Records drawn from a dataset:
□ □ □ □ □

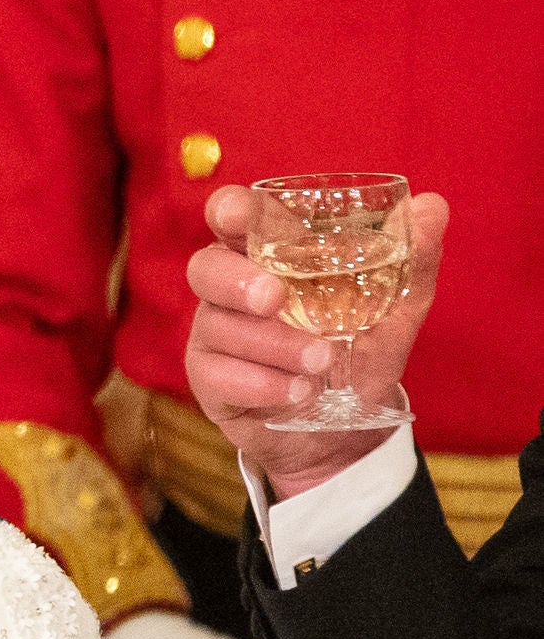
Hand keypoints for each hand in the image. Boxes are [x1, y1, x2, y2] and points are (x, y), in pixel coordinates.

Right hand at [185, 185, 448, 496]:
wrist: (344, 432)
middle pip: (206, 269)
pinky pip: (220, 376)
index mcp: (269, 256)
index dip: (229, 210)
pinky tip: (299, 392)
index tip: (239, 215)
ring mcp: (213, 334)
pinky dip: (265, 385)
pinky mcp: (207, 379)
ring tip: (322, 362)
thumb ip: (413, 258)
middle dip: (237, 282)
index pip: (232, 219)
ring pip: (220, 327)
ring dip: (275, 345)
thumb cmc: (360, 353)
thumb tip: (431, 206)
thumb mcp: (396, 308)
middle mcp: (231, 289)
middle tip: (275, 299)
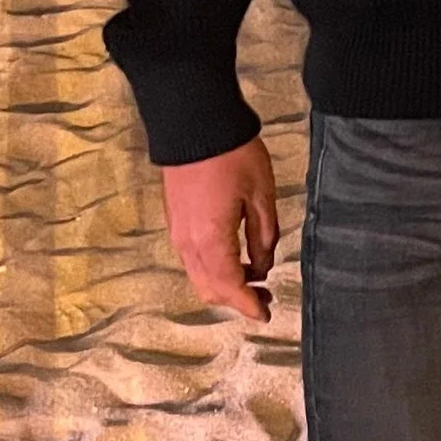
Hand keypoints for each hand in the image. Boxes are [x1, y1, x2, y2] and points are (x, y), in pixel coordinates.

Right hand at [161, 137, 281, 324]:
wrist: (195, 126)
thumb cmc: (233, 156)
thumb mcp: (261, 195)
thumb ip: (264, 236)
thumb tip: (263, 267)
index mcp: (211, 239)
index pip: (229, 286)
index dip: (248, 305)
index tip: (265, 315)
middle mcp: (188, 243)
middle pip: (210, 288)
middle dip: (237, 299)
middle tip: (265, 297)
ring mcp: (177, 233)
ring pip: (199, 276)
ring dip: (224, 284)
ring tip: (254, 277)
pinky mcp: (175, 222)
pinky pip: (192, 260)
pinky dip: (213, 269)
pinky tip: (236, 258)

□ □ □ □ □

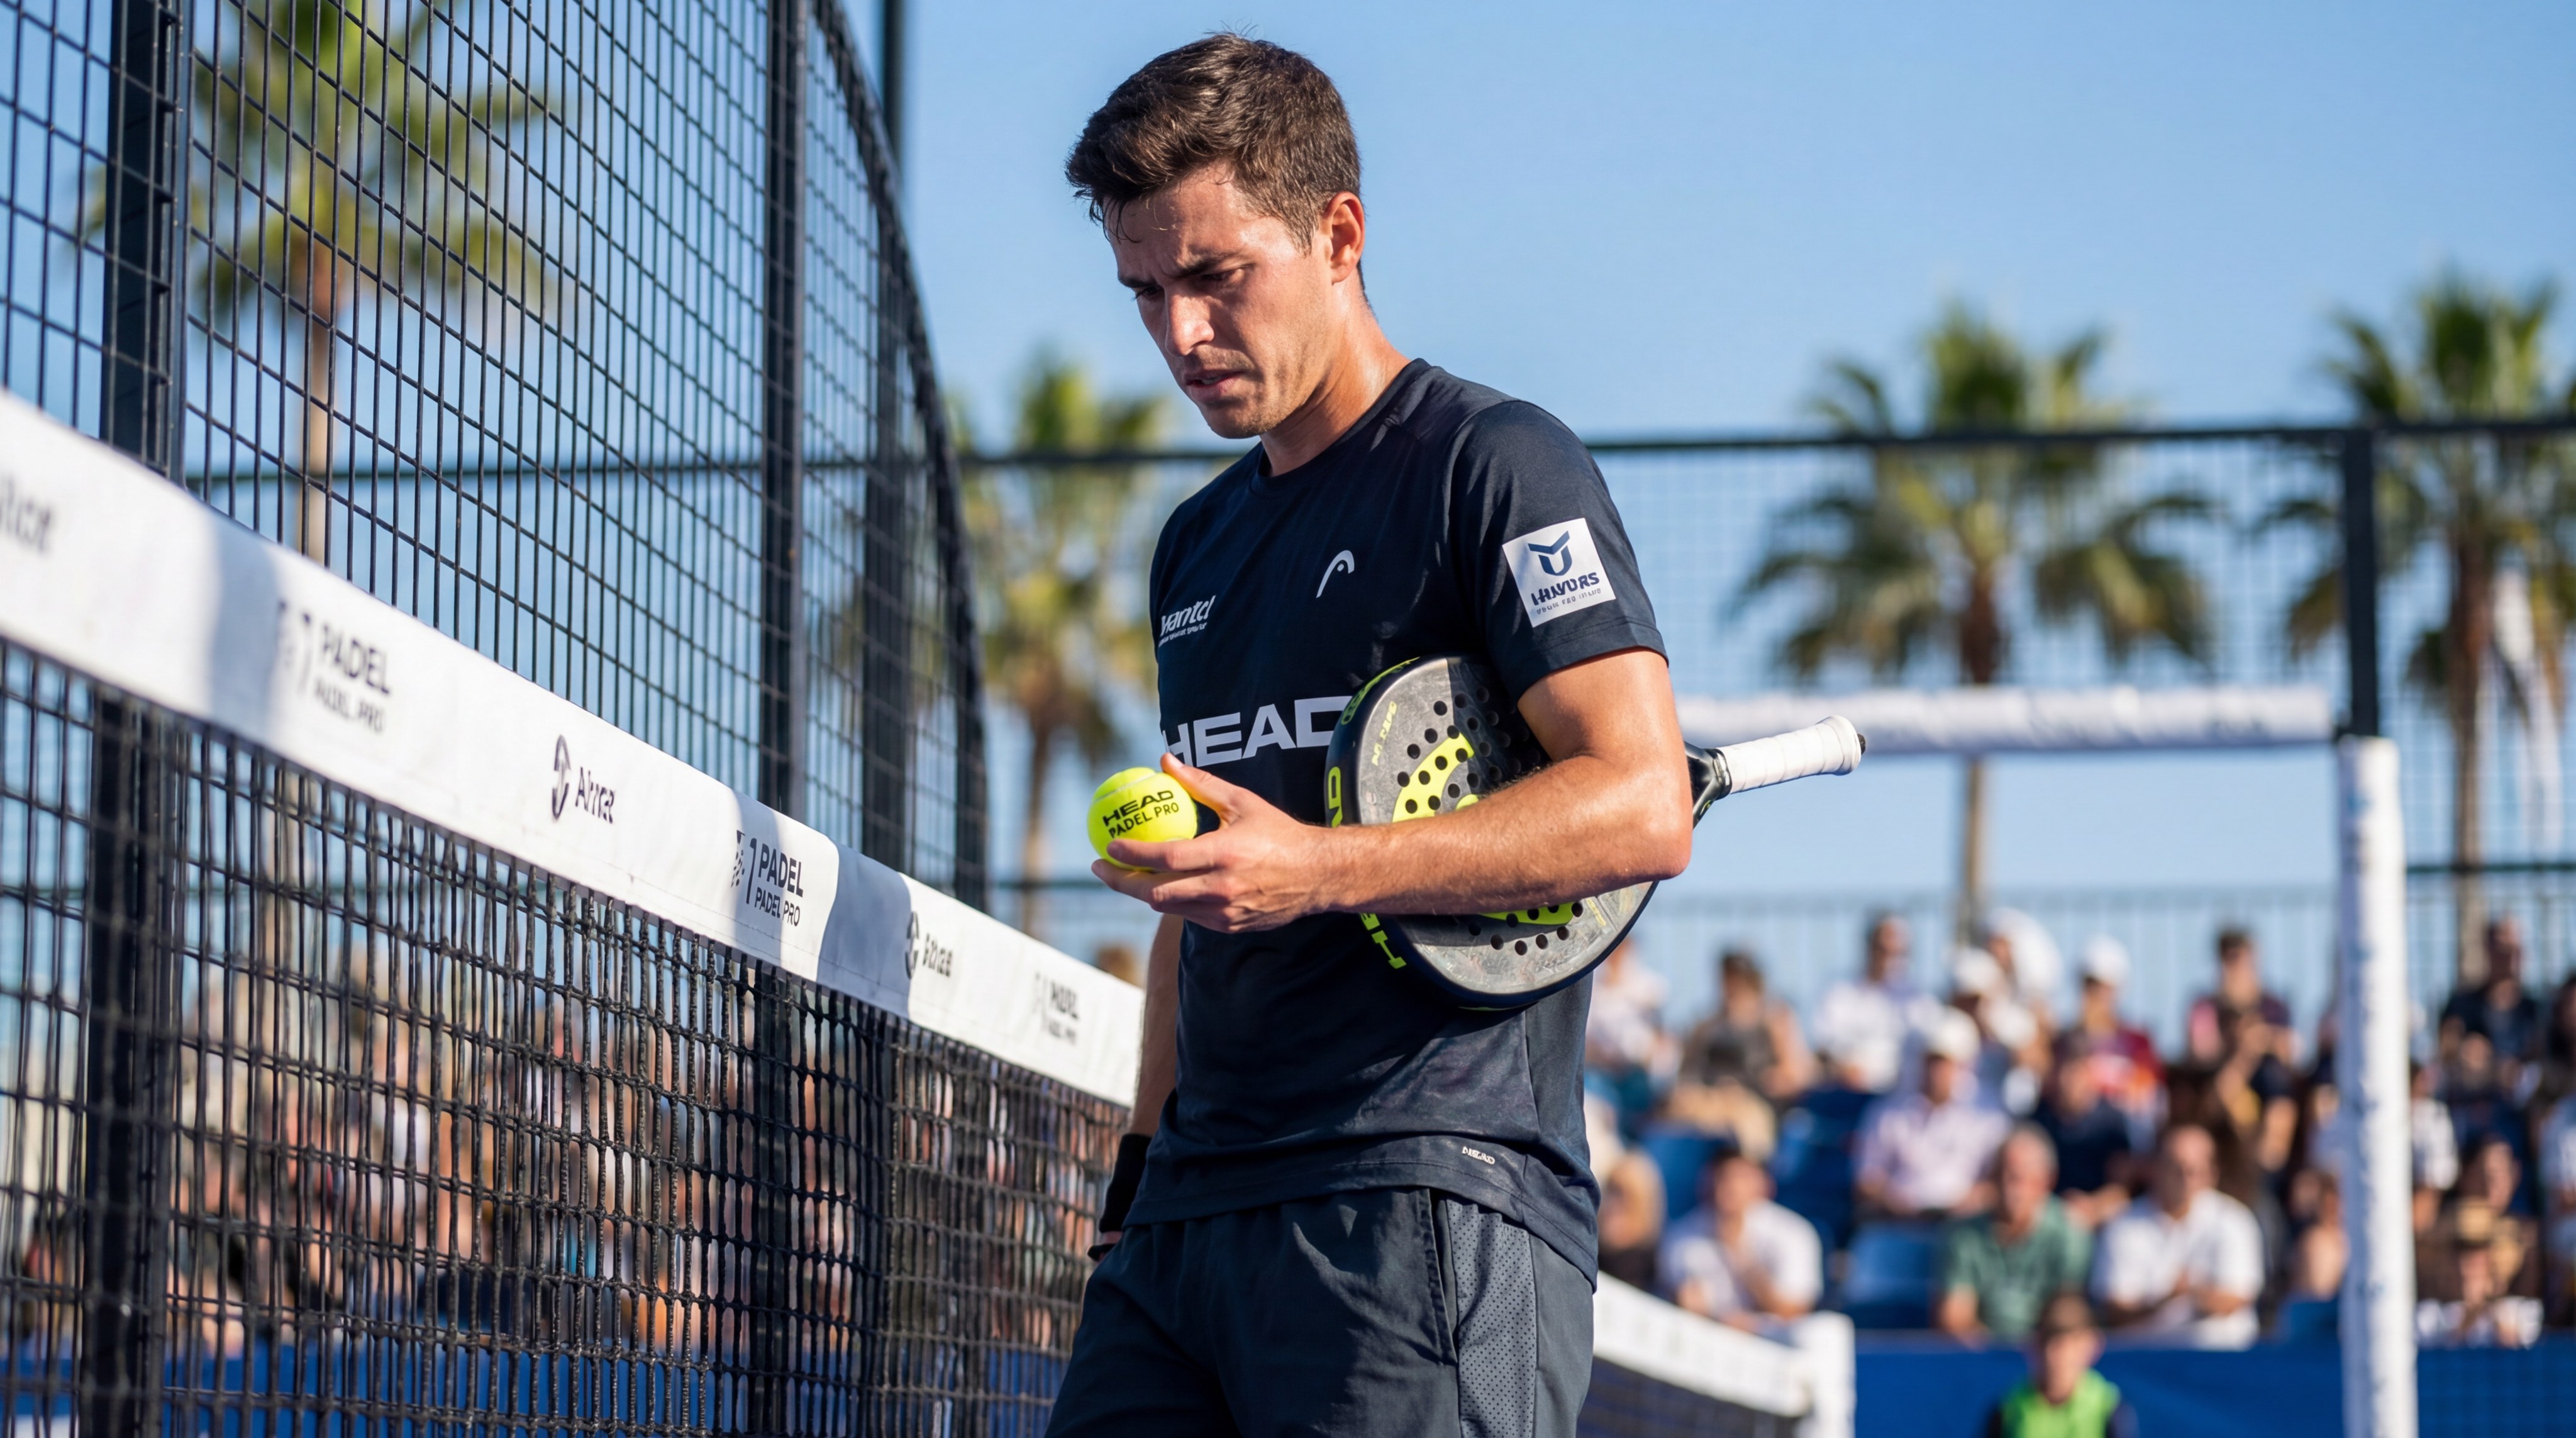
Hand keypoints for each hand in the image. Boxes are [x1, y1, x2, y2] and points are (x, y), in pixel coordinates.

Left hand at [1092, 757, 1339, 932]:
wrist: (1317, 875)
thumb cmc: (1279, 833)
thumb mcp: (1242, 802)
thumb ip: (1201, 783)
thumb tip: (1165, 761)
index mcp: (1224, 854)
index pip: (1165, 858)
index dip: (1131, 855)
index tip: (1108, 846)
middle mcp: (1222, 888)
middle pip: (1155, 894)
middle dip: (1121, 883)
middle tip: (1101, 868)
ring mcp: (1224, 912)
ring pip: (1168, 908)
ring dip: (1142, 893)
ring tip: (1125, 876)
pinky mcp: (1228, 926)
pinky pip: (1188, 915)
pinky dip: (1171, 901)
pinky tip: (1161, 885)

□ □ □ □ □

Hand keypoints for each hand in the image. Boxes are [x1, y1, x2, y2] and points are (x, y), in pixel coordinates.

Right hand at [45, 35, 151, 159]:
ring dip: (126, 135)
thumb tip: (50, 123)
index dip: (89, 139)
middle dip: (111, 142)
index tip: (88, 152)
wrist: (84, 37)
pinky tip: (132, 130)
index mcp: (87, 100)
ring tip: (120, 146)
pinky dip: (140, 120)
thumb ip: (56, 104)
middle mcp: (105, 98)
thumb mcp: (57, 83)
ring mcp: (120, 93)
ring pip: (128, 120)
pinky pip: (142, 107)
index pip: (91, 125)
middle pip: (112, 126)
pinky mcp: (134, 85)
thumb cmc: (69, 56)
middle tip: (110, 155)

□ □ □ □ □

Word for word, retype the lines in the entries above that run from the one with "ring tip: (322, 362)" through the one with "pinky tip: (236, 258)". Both ends count; pictures do not.

ring tip: (322, 362)
thumb ip: (413, 258)
middle dip: (237, 282)
index pip: (232, 219)
ring pip: (220, 327)
ring dip: (275, 345)
thumb cmc: (360, 353)
thumb tip: (431, 206)
thumb mcp: (396, 308)
middle mcp: (231, 289)
middle tip: (275, 299)
Hand keypoints for each hand in the image. Boxes are [x1, y1, x2, y2] and points are (x, y), in pixel coordinates.

Right hand at [161, 137, 281, 324]:
wrist: (195, 126)
thumb cmc: (233, 156)
thumb mcp: (261, 195)
thumb ip: (264, 236)
thumb tip: (263, 267)
index mcp: (211, 239)
index pip: (229, 286)
index dip: (248, 305)
index tip: (265, 315)
middle mcp: (188, 243)
middle pip: (210, 288)
middle dip: (237, 299)
middle tip: (265, 297)
ring mcp: (177, 233)
ring pip: (199, 276)
ring dip: (224, 284)
ring tip: (254, 277)
pinky mcp: (175, 222)
pinky pip: (192, 260)
pinky dip: (213, 269)
pinky tip: (236, 258)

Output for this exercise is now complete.